Data excerpts:
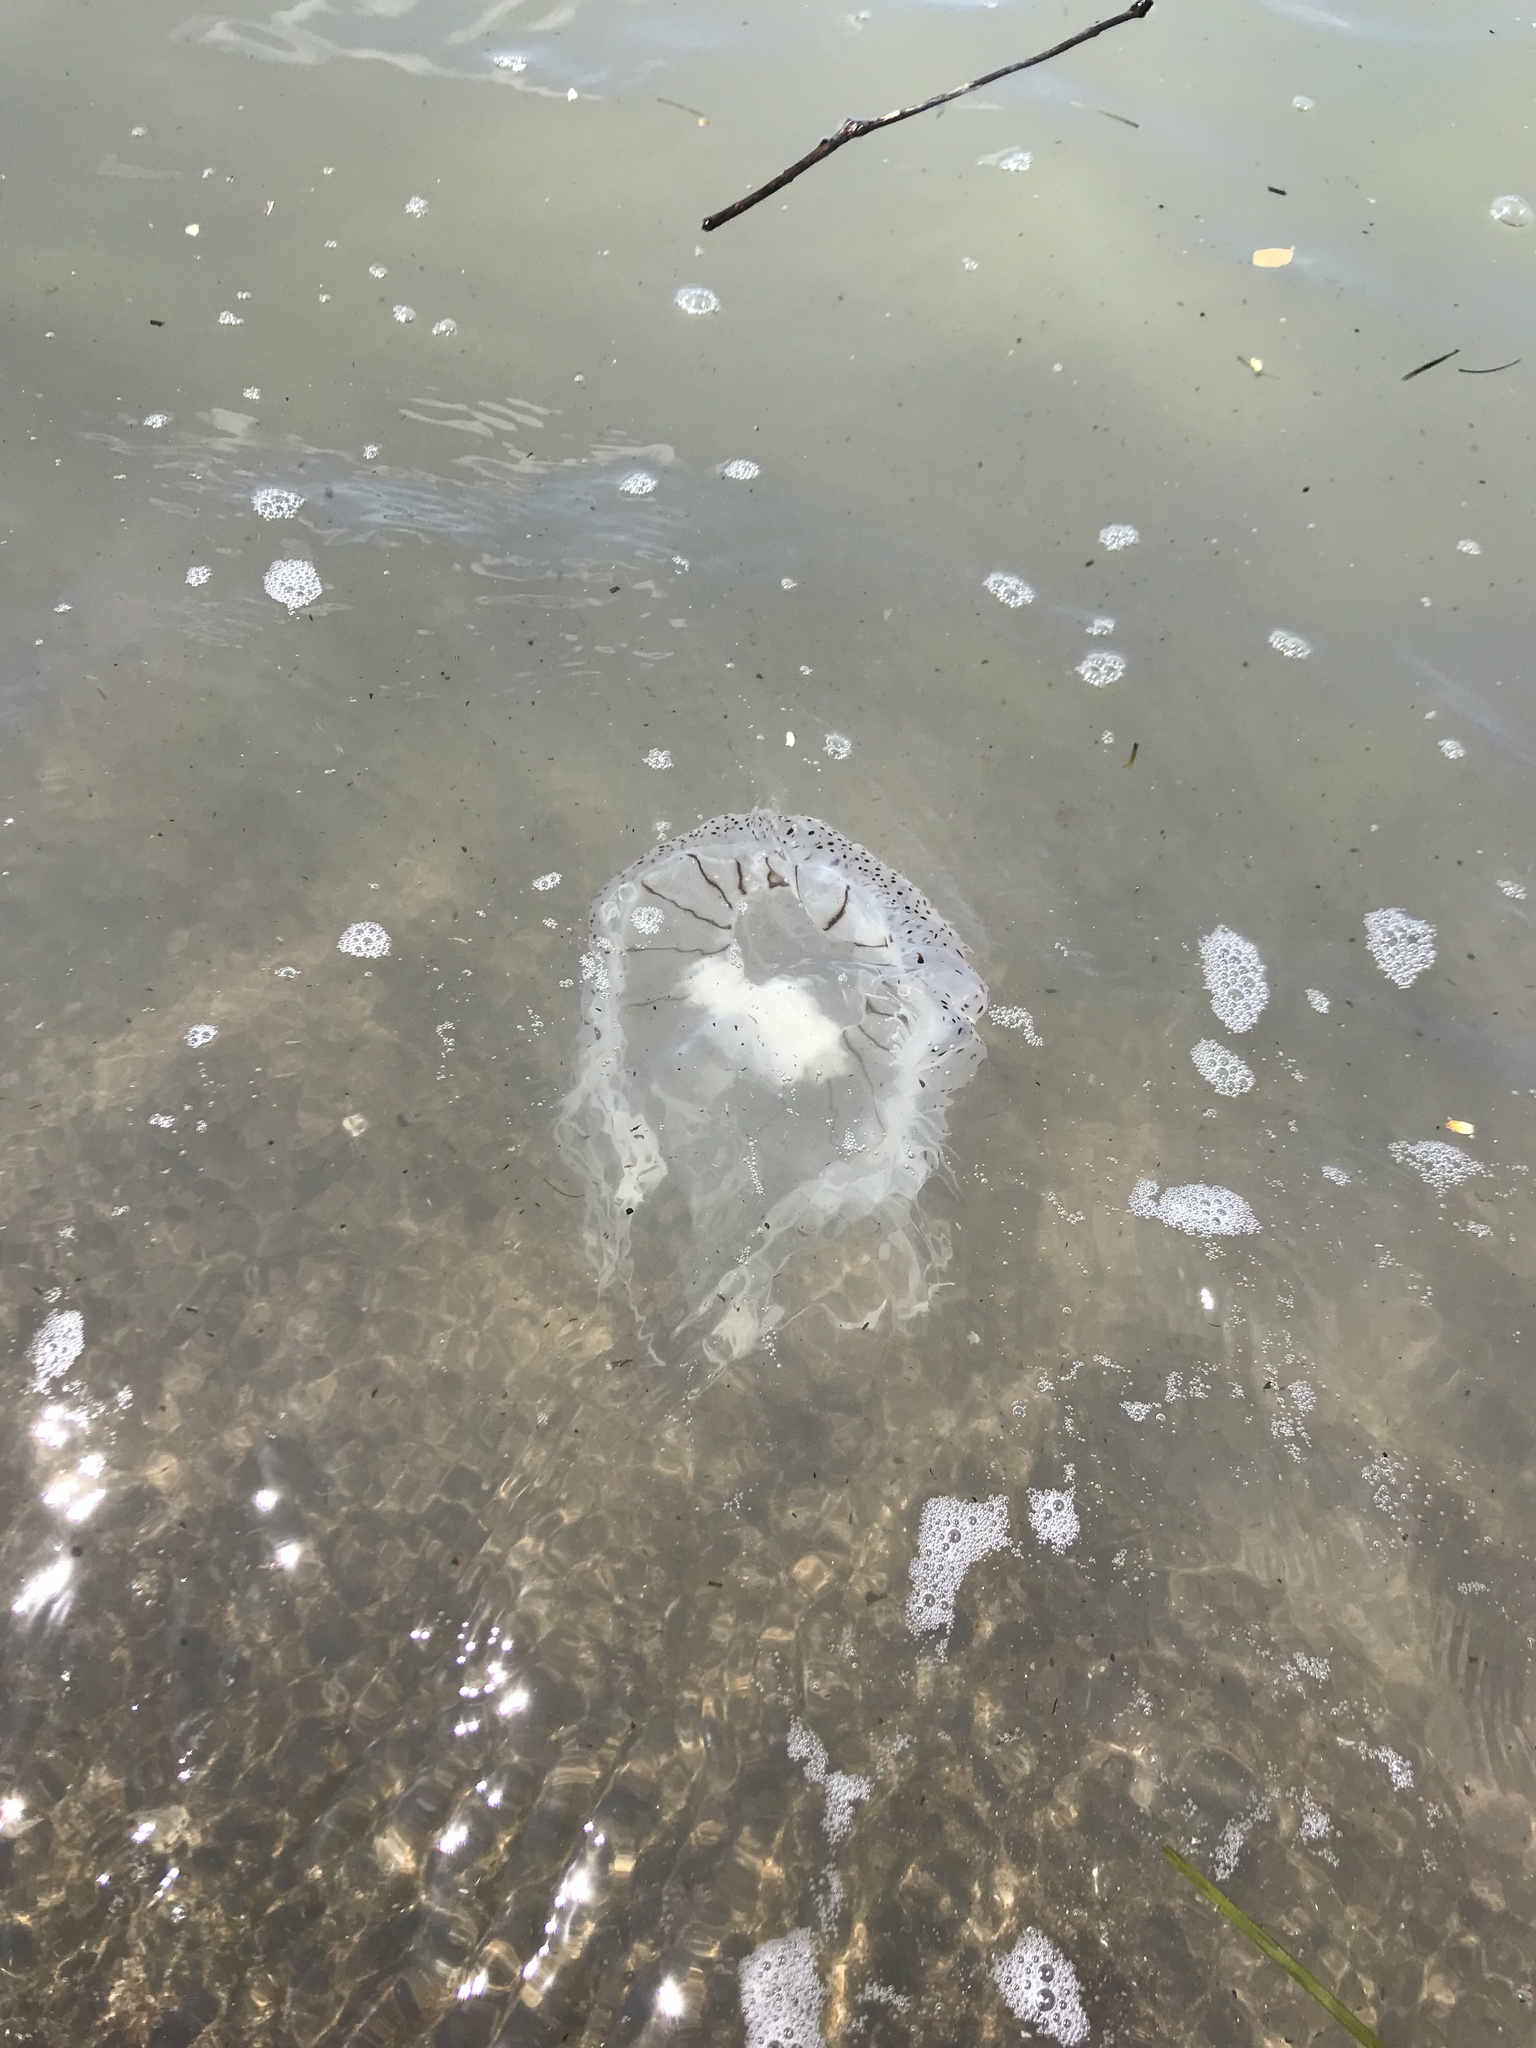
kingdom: Animalia
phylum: Cnidaria
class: Scyphozoa
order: Semaeostomeae
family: Cyaneidae
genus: Desmonema
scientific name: Desmonema gaudichaudi
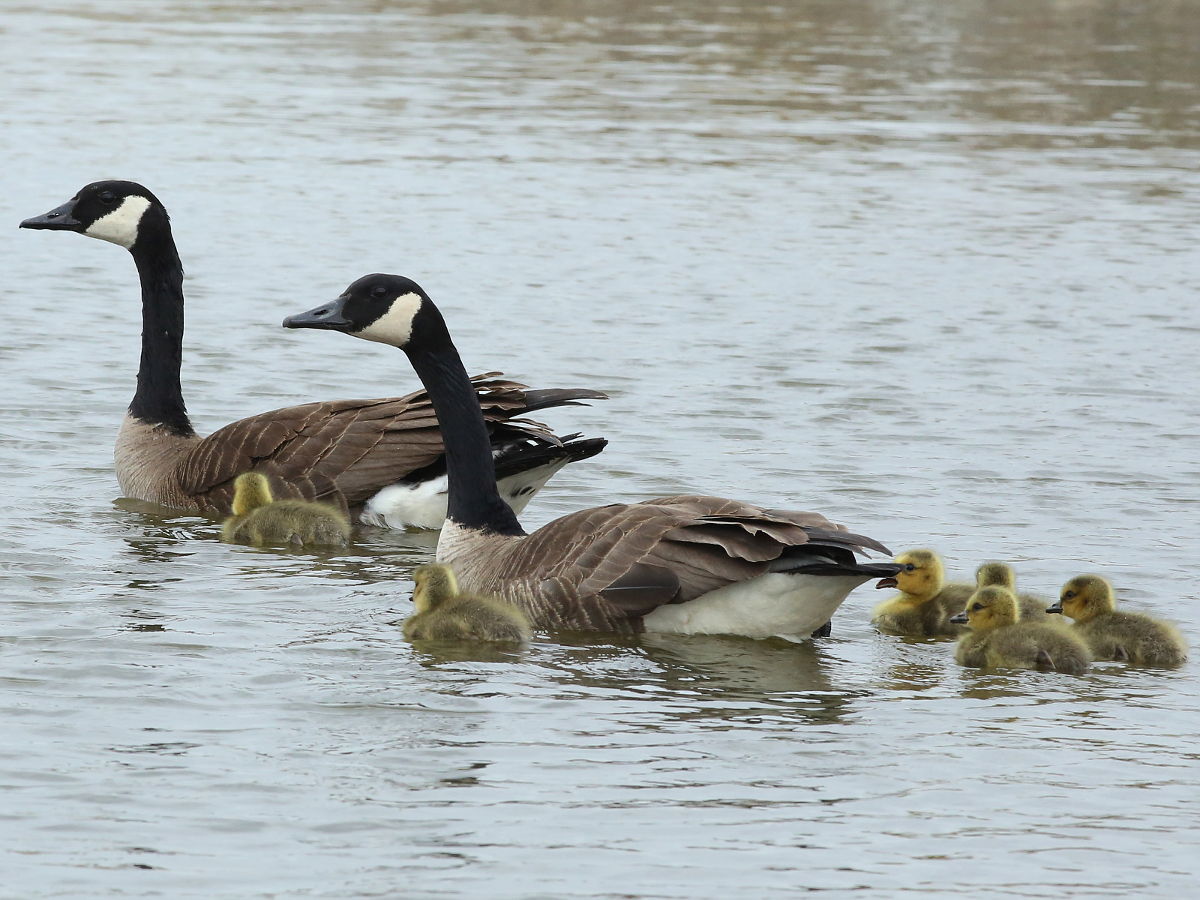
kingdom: Animalia
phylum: Chordata
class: Aves
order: Anseriformes
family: Anatidae
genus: Branta
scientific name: Branta canadensis
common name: Canada goose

Aim → Rewrite the lines of every entry with "scientific name" changed to "binomial name" and everything else kept the same. Omit the pictures.

Answer →
kingdom: Animalia
phylum: Cnidaria
class: Scyphozoa
order: Semaeostomeae
family: Cyaneidae
genus: Desmonema
binomial name: Desmonema gaudichaudi
kingdom: Animalia
phylum: Chordata
class: Aves
order: Anseriformes
family: Anatidae
genus: Branta
binomial name: Branta canadensis
common name: Canada goose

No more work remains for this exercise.